Nu ligt die kolencentrale op de Maasvlakte al maanden stil, vanwege lekkage in de boiler. Toch heeft Riverstone plannen om de centrale half oktober weer aan te zetten, zegt een externe woordvoerder.
De kolencentrale in de Eemshaven heeft tijdelijk minder gedraaid op verzoek van hoogspanningsbedrijf Tennet, zegt een woordvoerder van RWE, de Duitse eigenaar. Zo kon Tennet onderhoud doen aan het elektriciteitsnet. 'De centrale wordt gewoon ingezet als het nodig is en op basis van marktvraag', zegt de woordvoerder.
‘De centrale wordt gewoon ingezet als het nodig is en op basis van marktvraag’
Handelshuizen
Ook de centrale van Uniper op de Maasvlakte draait. Er zijn contracten met industriële grootverbruikers in de buurt. Soms draait de kolencentrale minder dan zou kunnen, omdat het rendabeler is om stroom op de markt te kopen. Want dat is de andere functie van de kolencentrale: de energiemaatschappijen zijn handelshuizen in termijncontracten. Zo kunnen ze toch nog rendabel zijn.
Lector Visser geeft een rekenvoorbeeld. Stel dat een kolencentrale haar stroom een jaar vooruit heeft verkocht voor €50 per megawattuur. Ze kunnen dat maken voor €30 per megawattuur. Dat is dan een winst van €20 per megawattuur.
En stel dat stroom op zekere dag op de spotmarkt €10 per megawattuur kost, dus goedkoper dan die energiemaatschappij het zelf kan maken. Dan maakt die energiemaatschappij niet zelf de stroom, maar koopt het op de spotmarkt. Vervolgens levert zij die gekochte stroom aan de klant, die er volgens afspraak €50 voor betaalt. Dat betekent dan die dag niet een winst van €20, maar van €40 per megawattuur voor die energiemaatschappij.
'Bedrijven zijn zeker niet onrendabel', zegt Visser. 'Ze kunnen dit spelletje spelen, dankzij de kolencentrales die ze hebben. Want als het moet, kunnen ze altijd de stroom leveren.'
Prijs drukken
Of bedrijven zelf stroom maken, dan wel besluiten tot inkopen, hangt dus af van de stroomprijs.

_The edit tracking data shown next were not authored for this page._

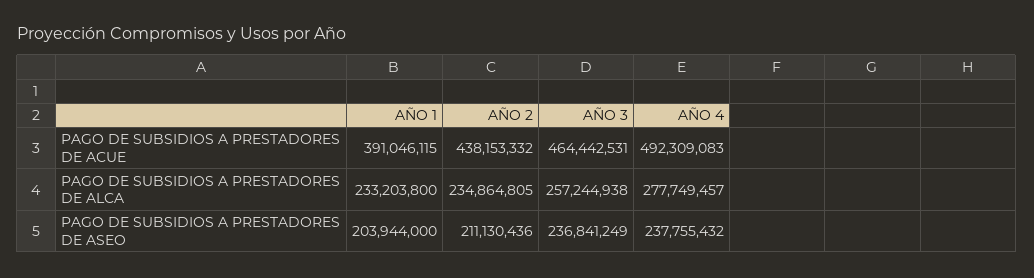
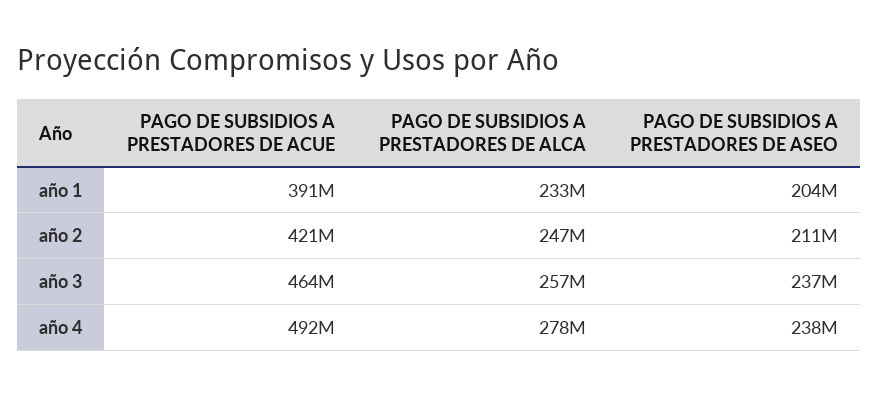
  {
    "AÑO 1": {
      "PAGO DE SUBSIDIOS A PRESTADORES DE ACUE": 391046115,
      "PAGO DE SUBSIDIOS A PRESTADORES DE ALCA": 233203800,
      "PAGO DE SUBSIDIOS A PRESTADORES DE ASEO": 203944000
    },
    "AÑO 2": {
-     "PAGO DE SUBSIDIOS A PRESTADORES DE ACUE": 438153332,
+     "PAGO DE SUBSIDIOS A PRESTADORES DE ACUE": 421000000,
-     "PAGO DE SUBSIDIOS A PRESTADORES DE ALCA": 234864805,
+     "PAGO DE SUBSIDIOS A PRESTADORES DE ALCA": 247000000,
      "PAGO DE SUBSIDIOS A PRESTADORES DE ASEO": 211130436
    },
    "AÑO 3": {
      "PAGO DE SUBSIDIOS A PRESTADORES DE ACUE": 464442531,
      "PAGO DE SUBSIDIOS A PRESTADORES DE ALCA": 257244938,
      "PAGO DE SUBSIDIOS A PRESTADORES DE ASEO": 236841249
    },
    "AÑO 4": {
      "PAGO DE SUBSIDIOS A PRESTADORES DE ACUE": 492309083,
      "PAGO DE SUBSIDIOS A PRESTADORES DE ALCA": 277749457,
      "PAGO DE SUBSIDIOS A PRESTADORES DE ASEO": 237755432
    }
  }

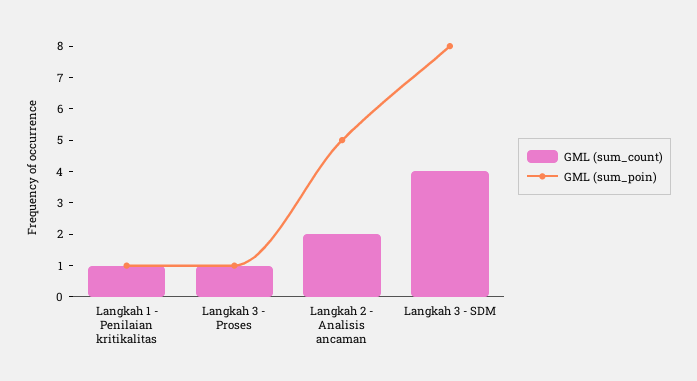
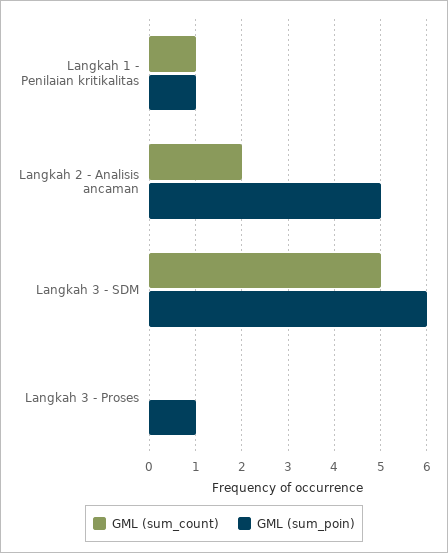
  {
    "GML (sum_count)": {
      "Langkah 1 - Penilaian kritikalitas": 1,
-     "Langkah 3 - Proses": 1,
+     "Langkah 3 - Proses": 0,
      "Langkah 2 - Analisis ancaman": 2,
-     "Langkah 3 - SDM": 4
+     "Langkah 3 - SDM": 5
    },
    "GML (sum_poin)": {
      "Langkah 1 - Penilaian kritikalitas": 1,
      "Langkah 3 - Proses": 1,
      "Langkah 2 - Analisis ancaman": 5,
-     "Langkah 3 - SDM": 8
+     "Langkah 3 - SDM": 6
    }
  }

In 2030, wanneer de kolencentrales moeten sluiten, zou er volgens de plannen drie keer meer zonnestroom zijn dan nu en dubbel zoveel elektriciteit door wind op land, en vooral veel meer stroom van de windparken op zee, zo berekent Visser. Dat zou de prijzen moeten drukken.
Al laten stroomprijzen zich moeilijk voorspellen. In weken met weinig wind en zon is er straks minder aanbod. Bovendien gaan België en Duitsland kerncentrales en bruinkoolcentrales sluiten. Ontstaat er daardoor schaarste, dan stijgt de stoomprijs, wat gunstig is voor de kolencentrales.
De gasprijs is uitzonderlijk laag. Als die gaat stijgen, zal stroom uit gas al snel duurder worden dan stroom uit kolen. Kolencentrales worden dan weer rendabel. Dus al daalt de rol van kolencentrales in de energiemix snel, het is te vroeg om ze af te schrijven.